Hands Off Our Coke! (And Pepsi)

California is at it again.  It has determined that because the caramel coloring used in Coke and Pepsi includes a substance that a study has found causes cancer in mice, the soft drinks need to include a cancer warning label.  Not surprisingly, Coke and Pepsi have decided instead to change their recipes — and because it would be more costly to just change the recipe for soda sold in California, the recipes will be changed for all Coke and Pepsi products sold in the U.S.

What’s that, you say?  You haven’t noticed that the soft drink-guzzling Americans you see on the street, who have been swilling Coke and Pepsi on a daily basis for decades, have turned into tumorous monstrosities?  That’s because the study on which California’s determination is based deals with tumors in mice, not people.  What’s more, the Food and Drug Administration states that a human would need to drink more than a thousand cans of Coke and Pepsi a day to equal the dose administered to the mice in the study. Even the most slothful, couch-bound, Coke-addicted video game geek couldn’t approach such levels.

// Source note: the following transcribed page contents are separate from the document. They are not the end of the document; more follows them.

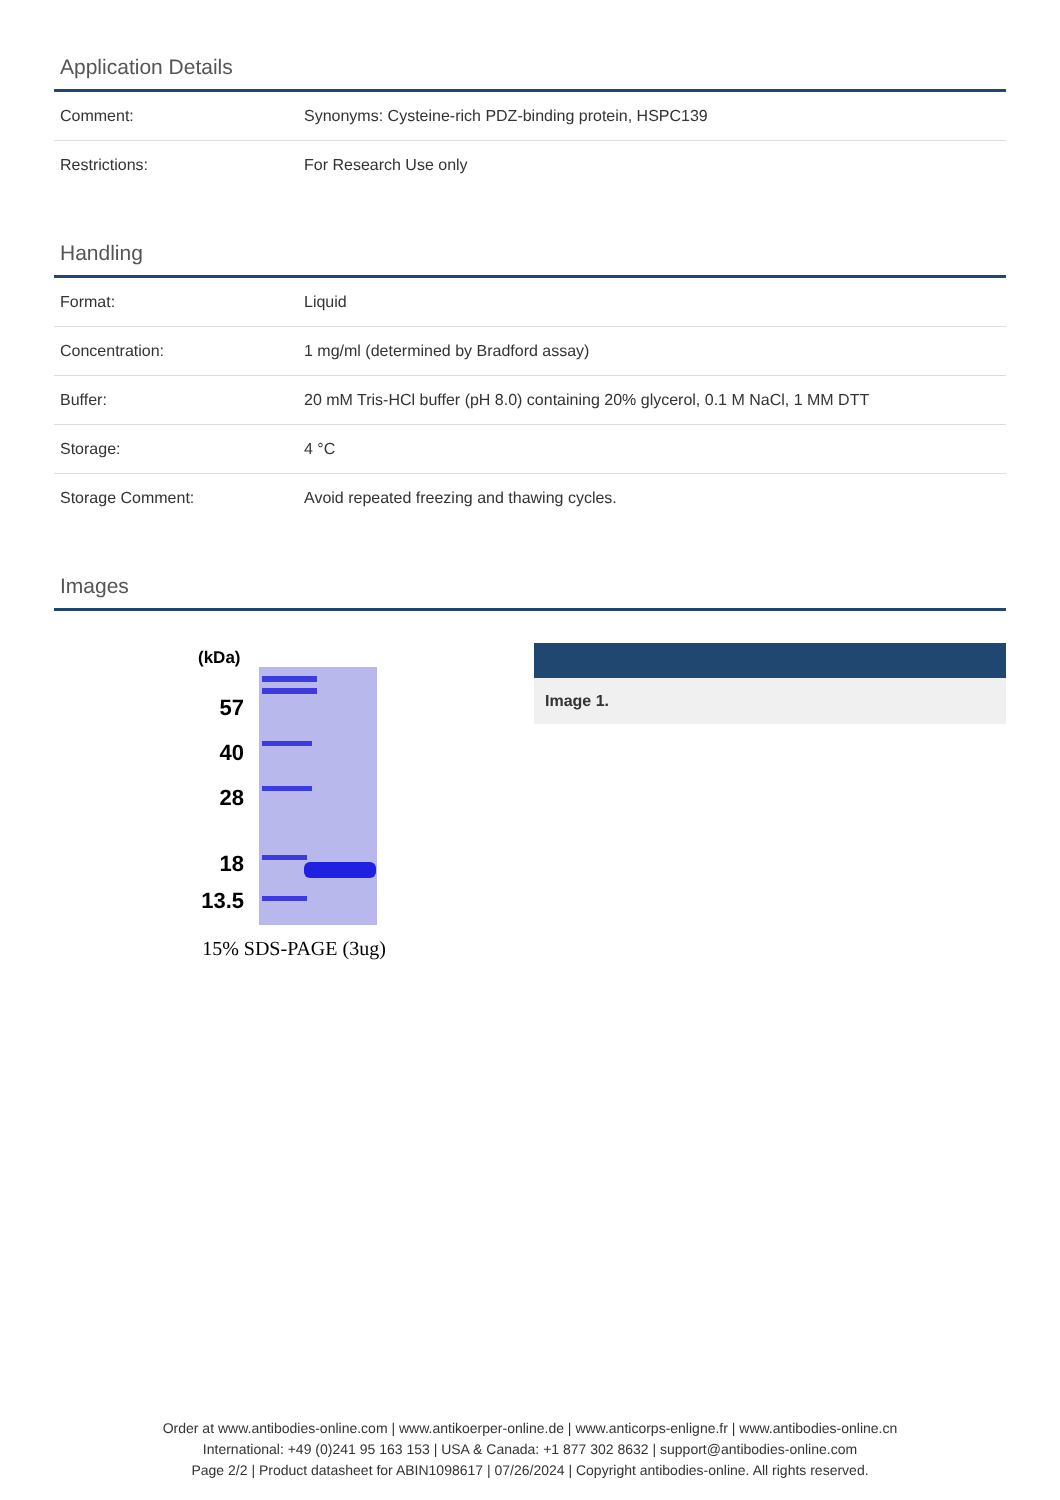Application Details
| Comment: | Synonyms: Cysteine-rich PDZ-binding protein, HSPC139 |
| Restrictions: | For Research Use only |
Handling
| Format: | Liquid |
| Concentration: | 1 mg/ml (determined by Bradford assay) |
| Buffer: | 20 mM Tris-HCl buffer (pH 8.0) containing 20% glycerol, 0.1 M NaCl, 1 MM DTT |
| Storage: | 4 °C |
| Storage Comment: | Avoid repeated freezing and thawing cycles. |
Images
(kDa)
57
40
28
18
13.5
15% SDS-PAGE (3ug)
Image 1.
Order at www.antibodies-online.com | www.antikoerper-online.de | www.anticorps-enligne.fr | www.antibodies-online.cn
International: +49 (0)241 95 163 153 | USA & Canada: +1 877 302 8632 | support@antibodies-online.com
Page 2/2 | Product datasheet for ABIN1098617 | 07/26/2024 | Copyright antibodies-online. All rights reserved.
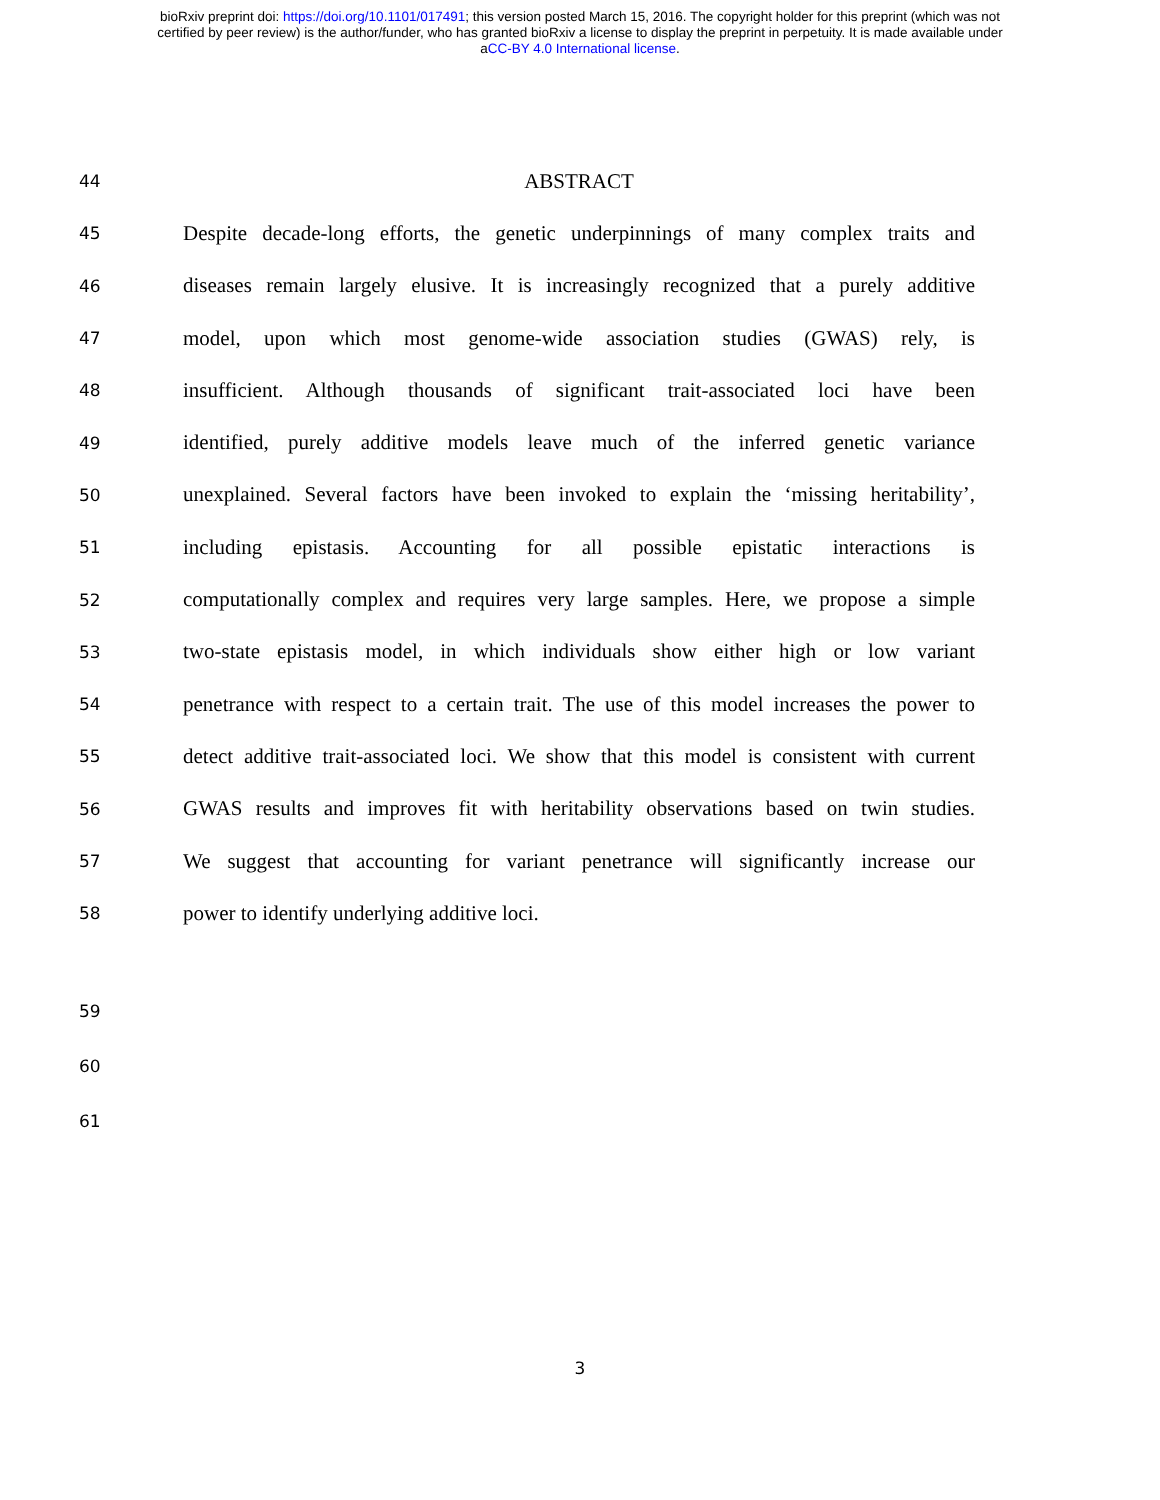bioRxiv preprint doi: https://doi.org/10.1101/017491; this version posted March 15, 2016. The copyright holder for this preprint (which was not
certified by peer review) is the author/funder, who has granted bioRxiv a license to display the preprint in perpetuity. It is made available under
aCC-BY 4.0 International license.
44 ABSTRACT
45 Despite decade-long efforts, the genetic underpinnings of many complex traits and
46 diseases remain largely elusive. It is increasingly recognized that a purely additive
47 model, upon which most genome-wide association studies (GWAS) rely, is
48 insufficient. Although thousands of significant trait-associated loci have been
49 identified, purely additive models leave much of the inferred genetic variance
50 unexplained. Several factors have been invoked to explain the ‘missing heritability’,
51 including epistasis. Accounting for all possible epistatic interactions is
52 computationally complex and requires very large samples. Here, we propose a simple
53 two-state epistasis model, in which individuals show either high or low variant
54 penetrance with respect to a certain trait. The use of this model increases the power to
55 detect additive trait-associated loci. We show that this model is consistent with current
56 GWAS results and improves fit with heritability observations based on twin studies.
57 We suggest that accounting for variant penetrance will significantly increase our
58 power to identify underlying additive loci.
59
60
61
3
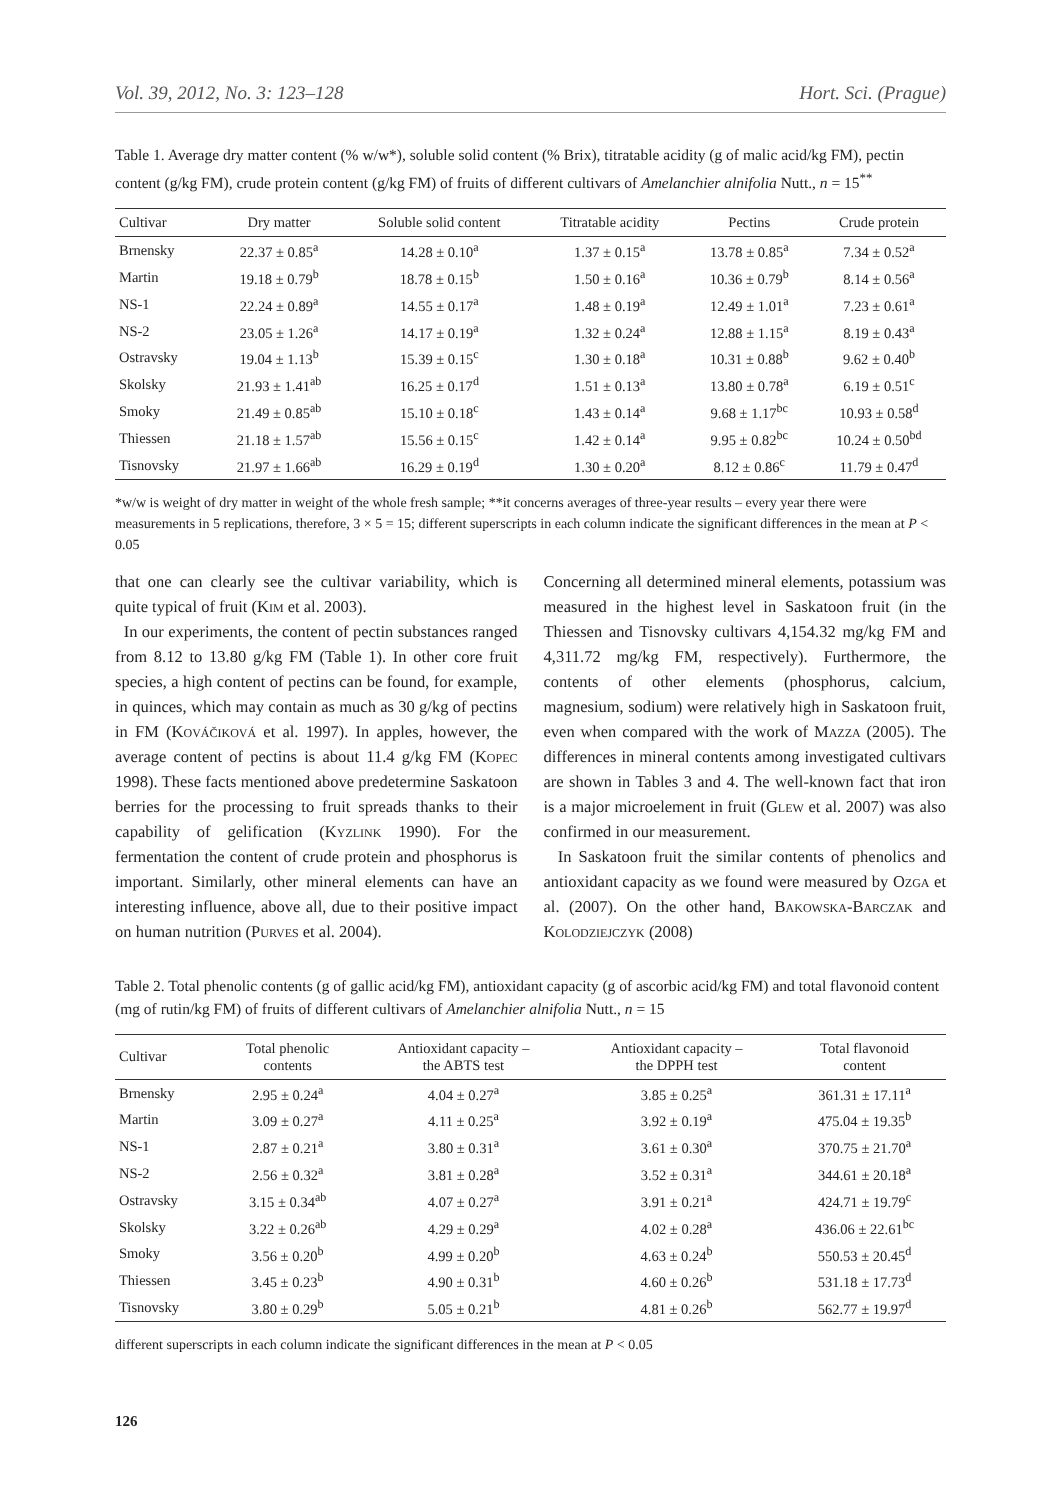Vol. 39, 2012, No. 3: 123–128 Hort. Sci. (Prague)
Table 1. Average dry matter content (% w/w*), soluble solid content (% Brix), titratable acidity (g of malic acid/kg FM), pectin content (g/kg FM), crude protein content (g/kg FM) of fruits of different cultivars of Amelanchier alnifolia Nutt., n = 15<sup>**</sup>
| Cultivar | Dry matter | Soluble solid content | Titratable acidity | Pectins | Crude protein |
| --- | --- | --- | --- | --- | --- |
| Brnensky | 22.37 ± 0.85<sup>a</sup> | 14.28 ± 0.10<sup>a</sup> | 1.37 ± 0.15<sup>a</sup> | 13.78 ± 0.85<sup>a</sup> | 7.34 ± 0.52<sup>a</sup> |
| Martin | 19.18 ± 0.79<sup>b</sup> | 18.78 ± 0.15<sup>b</sup> | 1.50 ± 0.16<sup>a</sup> | 10.36 ± 0.79<sup>b</sup> | 8.14 ± 0.56<sup>a</sup> |
| NS-1 | 22.24 ± 0.89<sup>a</sup> | 14.55 ± 0.17<sup>a</sup> | 1.48 ± 0.19<sup>a</sup> | 12.49 ± 1.01<sup>a</sup> | 7.23 ± 0.61<sup>a</sup> |
| NS-2 | 23.05 ± 1.26<sup>a</sup> | 14.17 ± 0.19<sup>a</sup> | 1.32 ± 0.24<sup>a</sup> | 12.88 ± 1.15<sup>a</sup> | 8.19 ± 0.43<sup>a</sup> |
| Ostravsky | 19.04 ± 1.13<sup>b</sup> | 15.39 ± 0.15<sup>c</sup> | 1.30 ± 0.18<sup>a</sup> | 10.31 ± 0.88<sup>b</sup> | 9.62 ± 0.40<sup>b</sup> |
| Skolsky | 21.93 ± 1.41<sup>ab</sup> | 16.25 ± 0.17<sup>d</sup> | 1.51 ± 0.13<sup>a</sup> | 13.80 ± 0.78<sup>a</sup> | 6.19 ± 0.51<sup>c</sup> |
| Smoky | 21.49 ± 0.85<sup>ab</sup> | 15.10 ± 0.18<sup>c</sup> | 1.43 ± 0.14<sup>a</sup> | 9.68 ± 1.17<sup>bc</sup> | 10.93 ± 0.58<sup>d</sup> |
| Thiessen | 21.18 ± 1.57<sup>ab</sup> | 15.56 ± 0.15<sup>c</sup> | 1.42 ± 0.14<sup>a</sup> | 9.95 ± 0.82<sup>bc</sup> | 10.24 ± 0.50<sup>bd</sup> |
| Tisnovsky | 21.97 ± 1.66<sup>ab</sup> | 16.29 ± 0.19<sup>d</sup> | 1.30 ± 0.20<sup>a</sup> | 8.12 ± 0.86<sup>c</sup> | 11.79 ± 0.47<sup>d</sup> |
*w/w is weight of dry matter in weight of the whole fresh sample; **it concerns averages of three-year results – every year there were measurements in 5 replications, therefore, 3 × 5 = 15; different superscripts in each column indicate the significant differences in the mean at P < 0.05
that one can clearly see the cultivar variability, which is quite typical of fruit (Kim et al. 2003).
In our experiments, the content of pectin substances ranged from 8.12 to 13.80 g/kg FM (Table 1). In other core fruit species, a high content of pectins can be found, for example, in quinces, which may contain as much as 30 g/kg of pectins in FM (Kováčiková et al. 1997). In apples, however, the average content of pectins is about 11.4 g/kg FM (Kopec 1998). These facts mentioned above predetermine Saskatoon berries for the processing to fruit spreads thanks to their capability of gelification (Kyzlink 1990). For the fermentation the content of crude protein and phosphorus is important. Similarly, other mineral elements can have an interesting influence, above all, due to their positive impact on human nutrition (Purves et al. 2004).
Concerning all determined mineral elements, potassium was measured in the highest level in Saskatoon fruit (in the Thiessen and Tisnovsky cultivars 4,154.32 mg/kg FM and 4,311.72 mg/kg FM, respectively). Furthermore, the contents of other elements (phosphorus, calcium, magnesium, sodium) were relatively high in Saskatoon fruit, even when compared with the work of Mazza (2005). The differences in mineral contents among investigated cultivars are shown in Tables 3 and 4. The well-known fact that iron is a major microelement in fruit (Glew et al. 2007) was also confirmed in our measurement.
In Saskatoon fruit the similar contents of phenolics and antioxidant capacity as we found were measured by Ozga et al. (2007). On the other hand, Bakowska-Barczak and Kolodziejczyk (2008)
Table 2. Total phenolic contents (g of gallic acid/kg FM), antioxidant capacity (g of ascorbic acid/kg FM) and total flavonoid content (mg of rutin/kg FM) of fruits of different cultivars of Amelanchier alnifolia Nutt., n = 15
| Cultivar | Total phenolic contents | Antioxidant capacity – the ABTS test | Antioxidant capacity – the DPPH test | Total flavonoid content |
| --- | --- | --- | --- | --- |
| Brnensky | 2.95 ± 0.24<sup>a</sup> | 4.04 ± 0.27<sup>a</sup> | 3.85 ± 0.25<sup>a</sup> | 361.31 ± 17.11<sup>a</sup> |
| Martin | 3.09 ± 0.27<sup>a</sup> | 4.11 ± 0.25<sup>a</sup> | 3.92 ± 0.19<sup>a</sup> | 475.04 ± 19.35<sup>b</sup> |
| NS-1 | 2.87 ± 0.21<sup>a</sup> | 3.80 ± 0.31<sup>a</sup> | 3.61 ± 0.30<sup>a</sup> | 370.75 ± 21.70<sup>a</sup> |
| NS-2 | 2.56 ± 0.32<sup>a</sup> | 3.81 ± 0.28<sup>a</sup> | 3.52 ± 0.31<sup>a</sup> | 344.61 ± 20.18<sup>a</sup> |
| Ostravsky | 3.15 ± 0.34<sup>ab</sup> | 4.07 ± 0.27<sup>a</sup> | 3.91 ± 0.21<sup>a</sup> | 424.71 ± 19.79<sup>c</sup> |
| Skolsky | 3.22 ± 0.26<sup>ab</sup> | 4.29 ± 0.29<sup>a</sup> | 4.02 ± 0.28<sup>a</sup> | 436.06 ± 22.61<sup>bc</sup> |
| Smoky | 3.56 ± 0.20<sup>b</sup> | 4.99 ± 0.20<sup>b</sup> | 4.63 ± 0.24<sup>b</sup> | 550.53 ± 20.45<sup>d</sup> |
| Thiessen | 3.45 ± 0.23<sup>b</sup> | 4.90 ± 0.31<sup>b</sup> | 4.60 ± 0.26<sup>b</sup> | 531.18 ± 17.73<sup>d</sup> |
| Tisnovsky | 3.80 ± 0.29<sup>b</sup> | 5.05 ± 0.21<sup>b</sup> | 4.81 ± 0.26<sup>b</sup> | 562.77 ± 19.97<sup>d</sup> |
different superscripts in each column indicate the significant differences in the mean at P < 0.05
126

This latest action by California is another example of our regulatory state run amok. Studies, no doubt funded in part by tax dollars, test substances on rodents at ludicrous exposure levels and find increased incidence of cancer, which is not surprising because gross overexposure to just about anything — including water — can be harmful.  Then, “consumer advocacy groups” use the study results to start the drumbeat to ban the substance, advancing the dubious argument that because absurd exposure levels are associated with increased cancer incidence in mice, any exposure at any level increases the risk of cancer in humans.  Then, nanny states like California issue edicts like the one directed to Coke and Pepsi and manufacturers have to change what they are doing, thereby increasing costs and messing with products that Americans have used for years without any problem.

At some point, I hope, people will wake up to the sham nature of such “public health” findings and demand that states like California reserve their intrusive regulations for those rare cases that raise real public health issues — ones that don’t assume consumers quaff 1,000 cans of Coke a day.  Until then, hands off our Coke!